There was no “silver bullet” to restore trust, but efforts were needed to address policy over-promising, the perceived unrepresentative nature of politicians who came from narrow backgrounds and the perception that politicians favour vested interests over the public interest.

The report also emphasised equity. “We didn’t just want this to come through as a ‘here’s what we need to do to grow our economy’, but ‘here’s what we need to do to grow our economy and increase living standards for all Australians’.”

In the industry shift, the report says productivity can be boosted with increased adoption of technology, greater investment in education and skills to ensure a globally competitive workforce, and reversing the decline in education in key areas such as maths and science.

In both the slow decline and outlook vision scenarios, the report accepts official estimates that Australia’s population will reach 41 million by 2060, with Sydney and Melbourne home to between 8 million and 9 million people, and Brisbane and Perth between 4 million and 5 million.
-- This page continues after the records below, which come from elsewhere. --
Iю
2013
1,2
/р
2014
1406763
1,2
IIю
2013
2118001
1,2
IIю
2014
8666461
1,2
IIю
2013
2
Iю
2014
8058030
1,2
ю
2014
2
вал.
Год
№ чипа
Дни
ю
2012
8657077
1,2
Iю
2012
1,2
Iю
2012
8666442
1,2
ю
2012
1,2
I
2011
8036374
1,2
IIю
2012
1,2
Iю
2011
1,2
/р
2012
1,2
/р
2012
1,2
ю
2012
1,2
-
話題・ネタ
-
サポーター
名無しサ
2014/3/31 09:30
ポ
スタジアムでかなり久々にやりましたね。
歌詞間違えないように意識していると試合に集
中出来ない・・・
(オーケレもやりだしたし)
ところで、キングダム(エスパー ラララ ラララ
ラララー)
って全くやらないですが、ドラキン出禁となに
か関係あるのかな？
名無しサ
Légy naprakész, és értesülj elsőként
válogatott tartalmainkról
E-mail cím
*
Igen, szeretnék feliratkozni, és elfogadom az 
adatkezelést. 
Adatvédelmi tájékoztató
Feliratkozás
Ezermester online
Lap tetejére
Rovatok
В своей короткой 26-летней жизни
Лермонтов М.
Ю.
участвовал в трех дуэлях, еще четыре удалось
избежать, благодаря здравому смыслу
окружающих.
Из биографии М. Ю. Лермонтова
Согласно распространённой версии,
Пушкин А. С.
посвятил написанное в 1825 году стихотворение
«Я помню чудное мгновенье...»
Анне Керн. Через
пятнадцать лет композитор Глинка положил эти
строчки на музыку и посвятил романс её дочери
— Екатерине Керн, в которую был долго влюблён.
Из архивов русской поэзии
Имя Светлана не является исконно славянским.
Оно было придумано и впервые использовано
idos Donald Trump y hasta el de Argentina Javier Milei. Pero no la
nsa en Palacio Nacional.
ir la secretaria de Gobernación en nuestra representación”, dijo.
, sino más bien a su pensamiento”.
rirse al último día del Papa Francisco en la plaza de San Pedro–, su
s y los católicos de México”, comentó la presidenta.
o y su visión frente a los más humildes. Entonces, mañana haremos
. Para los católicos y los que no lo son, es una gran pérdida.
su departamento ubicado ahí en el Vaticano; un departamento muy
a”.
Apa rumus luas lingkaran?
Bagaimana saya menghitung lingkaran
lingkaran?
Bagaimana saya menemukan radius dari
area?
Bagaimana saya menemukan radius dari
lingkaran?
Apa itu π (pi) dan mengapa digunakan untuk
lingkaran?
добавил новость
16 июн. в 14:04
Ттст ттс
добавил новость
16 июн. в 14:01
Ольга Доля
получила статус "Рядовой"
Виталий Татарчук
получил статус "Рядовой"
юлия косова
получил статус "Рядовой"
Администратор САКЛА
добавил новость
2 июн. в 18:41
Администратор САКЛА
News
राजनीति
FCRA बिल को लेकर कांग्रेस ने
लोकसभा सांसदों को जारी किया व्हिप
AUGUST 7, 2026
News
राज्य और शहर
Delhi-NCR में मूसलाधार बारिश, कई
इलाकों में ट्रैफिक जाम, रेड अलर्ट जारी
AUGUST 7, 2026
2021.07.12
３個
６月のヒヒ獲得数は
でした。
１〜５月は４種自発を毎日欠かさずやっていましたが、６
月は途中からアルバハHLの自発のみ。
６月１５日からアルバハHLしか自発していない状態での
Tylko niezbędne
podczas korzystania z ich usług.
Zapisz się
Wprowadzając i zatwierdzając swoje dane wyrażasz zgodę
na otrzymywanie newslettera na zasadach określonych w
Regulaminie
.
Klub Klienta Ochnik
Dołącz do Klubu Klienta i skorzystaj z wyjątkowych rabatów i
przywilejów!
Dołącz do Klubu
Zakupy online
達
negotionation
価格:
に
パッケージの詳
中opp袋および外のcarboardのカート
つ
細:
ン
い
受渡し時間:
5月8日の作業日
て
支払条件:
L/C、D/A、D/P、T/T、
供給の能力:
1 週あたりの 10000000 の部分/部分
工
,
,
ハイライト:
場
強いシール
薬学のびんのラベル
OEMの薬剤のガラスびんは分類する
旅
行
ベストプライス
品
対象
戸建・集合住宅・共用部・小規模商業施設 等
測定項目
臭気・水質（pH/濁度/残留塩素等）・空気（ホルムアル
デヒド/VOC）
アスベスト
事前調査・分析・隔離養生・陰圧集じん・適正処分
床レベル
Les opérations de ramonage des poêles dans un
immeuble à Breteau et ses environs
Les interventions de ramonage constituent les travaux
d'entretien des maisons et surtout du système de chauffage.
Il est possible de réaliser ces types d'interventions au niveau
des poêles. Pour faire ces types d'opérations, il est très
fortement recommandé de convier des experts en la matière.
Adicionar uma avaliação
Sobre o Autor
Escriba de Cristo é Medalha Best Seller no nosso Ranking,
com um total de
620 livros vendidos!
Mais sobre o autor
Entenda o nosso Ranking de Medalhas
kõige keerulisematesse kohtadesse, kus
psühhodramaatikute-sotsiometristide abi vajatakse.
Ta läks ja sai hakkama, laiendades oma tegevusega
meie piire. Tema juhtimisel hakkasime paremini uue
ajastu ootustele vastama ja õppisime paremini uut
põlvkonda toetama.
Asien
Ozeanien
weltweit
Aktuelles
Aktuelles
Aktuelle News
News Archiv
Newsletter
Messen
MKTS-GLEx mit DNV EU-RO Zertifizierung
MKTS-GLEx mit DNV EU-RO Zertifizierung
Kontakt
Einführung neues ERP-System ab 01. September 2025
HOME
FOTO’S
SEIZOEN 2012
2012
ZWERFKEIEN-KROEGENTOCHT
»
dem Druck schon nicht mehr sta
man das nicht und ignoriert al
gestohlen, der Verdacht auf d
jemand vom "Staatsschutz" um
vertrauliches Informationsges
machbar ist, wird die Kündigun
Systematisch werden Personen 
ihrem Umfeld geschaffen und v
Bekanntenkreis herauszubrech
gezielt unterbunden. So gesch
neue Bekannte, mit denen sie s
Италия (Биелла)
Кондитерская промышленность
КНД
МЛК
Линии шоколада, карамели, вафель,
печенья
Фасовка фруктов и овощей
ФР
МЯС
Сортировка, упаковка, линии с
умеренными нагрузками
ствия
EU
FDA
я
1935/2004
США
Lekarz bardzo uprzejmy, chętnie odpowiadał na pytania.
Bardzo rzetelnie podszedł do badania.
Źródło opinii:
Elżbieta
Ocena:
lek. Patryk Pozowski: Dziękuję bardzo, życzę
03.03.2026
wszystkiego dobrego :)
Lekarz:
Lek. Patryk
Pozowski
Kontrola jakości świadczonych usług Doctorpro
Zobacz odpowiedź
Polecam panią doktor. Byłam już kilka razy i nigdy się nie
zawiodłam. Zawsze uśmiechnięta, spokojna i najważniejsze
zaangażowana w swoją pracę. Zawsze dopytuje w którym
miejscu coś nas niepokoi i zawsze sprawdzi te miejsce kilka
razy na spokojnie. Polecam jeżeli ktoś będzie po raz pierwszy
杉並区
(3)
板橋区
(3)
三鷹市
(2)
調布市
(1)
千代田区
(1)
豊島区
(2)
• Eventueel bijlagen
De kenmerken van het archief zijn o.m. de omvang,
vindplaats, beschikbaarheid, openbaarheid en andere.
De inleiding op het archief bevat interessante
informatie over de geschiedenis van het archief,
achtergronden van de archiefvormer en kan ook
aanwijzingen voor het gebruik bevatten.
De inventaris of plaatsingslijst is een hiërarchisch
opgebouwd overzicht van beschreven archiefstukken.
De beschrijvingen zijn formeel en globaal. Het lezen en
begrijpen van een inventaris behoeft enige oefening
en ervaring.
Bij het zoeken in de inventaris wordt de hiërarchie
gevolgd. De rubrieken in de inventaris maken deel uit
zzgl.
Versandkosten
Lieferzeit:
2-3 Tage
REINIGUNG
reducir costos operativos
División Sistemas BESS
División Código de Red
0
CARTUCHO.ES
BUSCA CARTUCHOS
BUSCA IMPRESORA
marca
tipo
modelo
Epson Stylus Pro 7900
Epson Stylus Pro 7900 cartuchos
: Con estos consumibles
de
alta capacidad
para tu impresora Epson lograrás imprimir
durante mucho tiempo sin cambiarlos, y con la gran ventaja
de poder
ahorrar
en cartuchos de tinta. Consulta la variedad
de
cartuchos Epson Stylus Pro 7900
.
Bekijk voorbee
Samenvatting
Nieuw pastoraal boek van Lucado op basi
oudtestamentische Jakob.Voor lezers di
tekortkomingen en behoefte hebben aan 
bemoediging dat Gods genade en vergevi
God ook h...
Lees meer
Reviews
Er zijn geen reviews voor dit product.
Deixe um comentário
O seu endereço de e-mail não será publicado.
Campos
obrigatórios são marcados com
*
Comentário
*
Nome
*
The slow decline model shows millions more living in the outer suburbs, making it harder to travel to jobs, education and services. Housing affordability remains a major problem, and social cohesion is strained.

The urban shift requires a big change in the way planning and policy supports our cities, with a growth in medium and high density living, and a focus on multiple “centres” of growth apart from the CBD, a policy that Sydney and Melbourne are already embracing.

Well-designed apartments, semi-detached homes and townhouses make up just over half of the housing stock, with a mix of reasonably priced accommodation so that essential workers can afford homes. People live closer to jobs, to education and to services and recreation.

Car use is down, mass transit is up and electric vehicles make up over 80% of new vehicle sales in 2060. An alternative model outlined is one in which satellites cities such as Geelong and Newcastle grow quickly, and 5 million more people choose to live outside the capital cities, easing the density in the capitals.

It is the second Outlook report, following a 2015 release that focused more narrowly on water, energy and food. The 2019 report is more ambitious and brings in outside leaders to identify Australia’s key challenges and opportunities.

Deverell said it was aimed first at senior decision makers in the public and private sector, as well as NGOs and community groups. But it was “a message to all Australians that we can take control of the kind of future we want for the country”.

“By using those two scenarios we were trying to illustrate just how different the future is depending on the path that we take. We’re saying that Australians need to get together and these are the things we need to be focusing on. This is what’s really important.”